• _The problem_: Copy out lines with the word "Utopia" from the material that follows.

• _Dataset excerpts_:

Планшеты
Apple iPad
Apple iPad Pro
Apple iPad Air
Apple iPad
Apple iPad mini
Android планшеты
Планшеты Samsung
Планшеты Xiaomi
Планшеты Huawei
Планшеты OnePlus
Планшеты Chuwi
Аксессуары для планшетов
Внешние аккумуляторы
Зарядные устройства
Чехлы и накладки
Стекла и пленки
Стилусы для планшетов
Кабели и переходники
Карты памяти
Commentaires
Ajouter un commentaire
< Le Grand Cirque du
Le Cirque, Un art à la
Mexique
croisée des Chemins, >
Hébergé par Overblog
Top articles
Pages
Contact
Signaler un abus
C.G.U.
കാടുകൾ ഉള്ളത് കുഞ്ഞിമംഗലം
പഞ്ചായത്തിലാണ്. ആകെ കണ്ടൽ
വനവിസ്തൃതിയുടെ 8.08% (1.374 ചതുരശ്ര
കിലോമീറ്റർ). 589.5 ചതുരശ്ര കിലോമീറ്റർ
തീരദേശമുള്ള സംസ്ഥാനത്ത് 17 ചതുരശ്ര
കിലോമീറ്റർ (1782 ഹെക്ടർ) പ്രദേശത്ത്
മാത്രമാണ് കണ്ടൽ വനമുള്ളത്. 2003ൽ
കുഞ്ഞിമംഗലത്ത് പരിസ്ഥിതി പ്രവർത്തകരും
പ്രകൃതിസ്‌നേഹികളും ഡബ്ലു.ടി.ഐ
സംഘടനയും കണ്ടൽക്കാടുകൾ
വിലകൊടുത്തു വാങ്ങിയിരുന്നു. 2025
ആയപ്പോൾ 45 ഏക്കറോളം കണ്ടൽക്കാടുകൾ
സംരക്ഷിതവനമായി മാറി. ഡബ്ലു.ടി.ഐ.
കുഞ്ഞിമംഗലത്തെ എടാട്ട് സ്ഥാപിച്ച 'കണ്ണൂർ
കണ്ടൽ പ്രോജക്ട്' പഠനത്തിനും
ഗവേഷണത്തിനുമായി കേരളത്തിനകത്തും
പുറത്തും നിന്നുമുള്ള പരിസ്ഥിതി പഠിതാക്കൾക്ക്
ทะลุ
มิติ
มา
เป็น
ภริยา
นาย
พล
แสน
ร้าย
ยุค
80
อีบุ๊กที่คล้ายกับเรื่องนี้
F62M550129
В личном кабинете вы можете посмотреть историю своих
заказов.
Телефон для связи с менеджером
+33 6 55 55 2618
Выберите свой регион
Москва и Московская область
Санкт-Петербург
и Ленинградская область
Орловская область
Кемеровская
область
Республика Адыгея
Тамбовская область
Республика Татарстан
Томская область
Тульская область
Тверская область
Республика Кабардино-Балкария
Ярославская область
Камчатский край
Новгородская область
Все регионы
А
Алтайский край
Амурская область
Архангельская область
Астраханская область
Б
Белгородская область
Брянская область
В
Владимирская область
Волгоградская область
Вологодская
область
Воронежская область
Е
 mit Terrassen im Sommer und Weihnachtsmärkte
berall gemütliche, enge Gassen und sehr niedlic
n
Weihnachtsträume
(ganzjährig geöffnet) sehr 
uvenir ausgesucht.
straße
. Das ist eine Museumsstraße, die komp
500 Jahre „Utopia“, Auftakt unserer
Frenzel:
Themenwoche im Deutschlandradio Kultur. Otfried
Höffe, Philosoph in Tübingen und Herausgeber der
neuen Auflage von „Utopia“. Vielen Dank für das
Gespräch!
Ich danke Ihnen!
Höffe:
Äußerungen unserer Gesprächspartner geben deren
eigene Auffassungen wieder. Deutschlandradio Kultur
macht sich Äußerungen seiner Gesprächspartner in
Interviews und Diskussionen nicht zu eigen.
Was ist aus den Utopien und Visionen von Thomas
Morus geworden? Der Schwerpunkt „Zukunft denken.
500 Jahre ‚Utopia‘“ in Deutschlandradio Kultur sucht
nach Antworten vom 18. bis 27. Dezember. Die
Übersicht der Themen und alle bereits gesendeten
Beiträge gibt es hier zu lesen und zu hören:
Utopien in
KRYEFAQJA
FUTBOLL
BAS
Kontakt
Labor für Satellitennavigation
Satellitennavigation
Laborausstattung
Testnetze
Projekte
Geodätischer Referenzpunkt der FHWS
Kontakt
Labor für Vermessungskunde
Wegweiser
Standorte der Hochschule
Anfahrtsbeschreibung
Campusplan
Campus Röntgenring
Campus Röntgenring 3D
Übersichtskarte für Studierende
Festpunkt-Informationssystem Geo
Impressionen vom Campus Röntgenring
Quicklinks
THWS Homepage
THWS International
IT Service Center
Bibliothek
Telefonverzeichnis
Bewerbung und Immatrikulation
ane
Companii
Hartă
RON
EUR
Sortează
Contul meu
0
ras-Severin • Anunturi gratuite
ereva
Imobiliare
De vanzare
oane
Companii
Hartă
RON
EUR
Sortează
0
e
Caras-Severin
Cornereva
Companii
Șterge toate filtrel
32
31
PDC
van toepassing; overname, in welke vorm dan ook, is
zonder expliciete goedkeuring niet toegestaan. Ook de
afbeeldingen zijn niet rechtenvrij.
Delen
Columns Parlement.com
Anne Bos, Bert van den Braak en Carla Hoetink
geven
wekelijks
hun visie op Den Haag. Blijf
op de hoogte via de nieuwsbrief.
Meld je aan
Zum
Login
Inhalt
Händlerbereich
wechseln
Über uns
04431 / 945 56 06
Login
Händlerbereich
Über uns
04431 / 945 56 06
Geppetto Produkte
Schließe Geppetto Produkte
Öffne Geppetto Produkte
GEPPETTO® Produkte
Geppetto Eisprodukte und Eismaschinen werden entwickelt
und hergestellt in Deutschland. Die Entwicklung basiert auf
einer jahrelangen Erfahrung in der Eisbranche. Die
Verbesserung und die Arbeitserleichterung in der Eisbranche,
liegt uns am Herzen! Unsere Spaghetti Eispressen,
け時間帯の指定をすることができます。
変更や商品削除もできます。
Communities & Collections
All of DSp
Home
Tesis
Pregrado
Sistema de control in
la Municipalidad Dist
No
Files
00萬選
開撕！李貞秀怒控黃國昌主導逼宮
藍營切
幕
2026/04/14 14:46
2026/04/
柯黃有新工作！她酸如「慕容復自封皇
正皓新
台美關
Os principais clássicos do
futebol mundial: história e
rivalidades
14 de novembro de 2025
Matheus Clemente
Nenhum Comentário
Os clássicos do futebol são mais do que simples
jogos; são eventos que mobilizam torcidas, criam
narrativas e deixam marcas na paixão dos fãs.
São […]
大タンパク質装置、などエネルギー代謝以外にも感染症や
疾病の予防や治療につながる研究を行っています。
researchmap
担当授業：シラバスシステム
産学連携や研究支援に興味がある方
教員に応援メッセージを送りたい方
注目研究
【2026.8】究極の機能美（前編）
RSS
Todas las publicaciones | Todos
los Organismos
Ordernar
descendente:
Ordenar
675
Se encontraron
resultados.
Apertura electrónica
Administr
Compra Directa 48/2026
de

• _Written reply_:
500 Jahre „Utopia“, Auftakt unserer
neuen Auflage von „Utopia“. Vielen Dank für das
500 Jahre ‚Utopia‘“ in Deutschlandradio Kultur sucht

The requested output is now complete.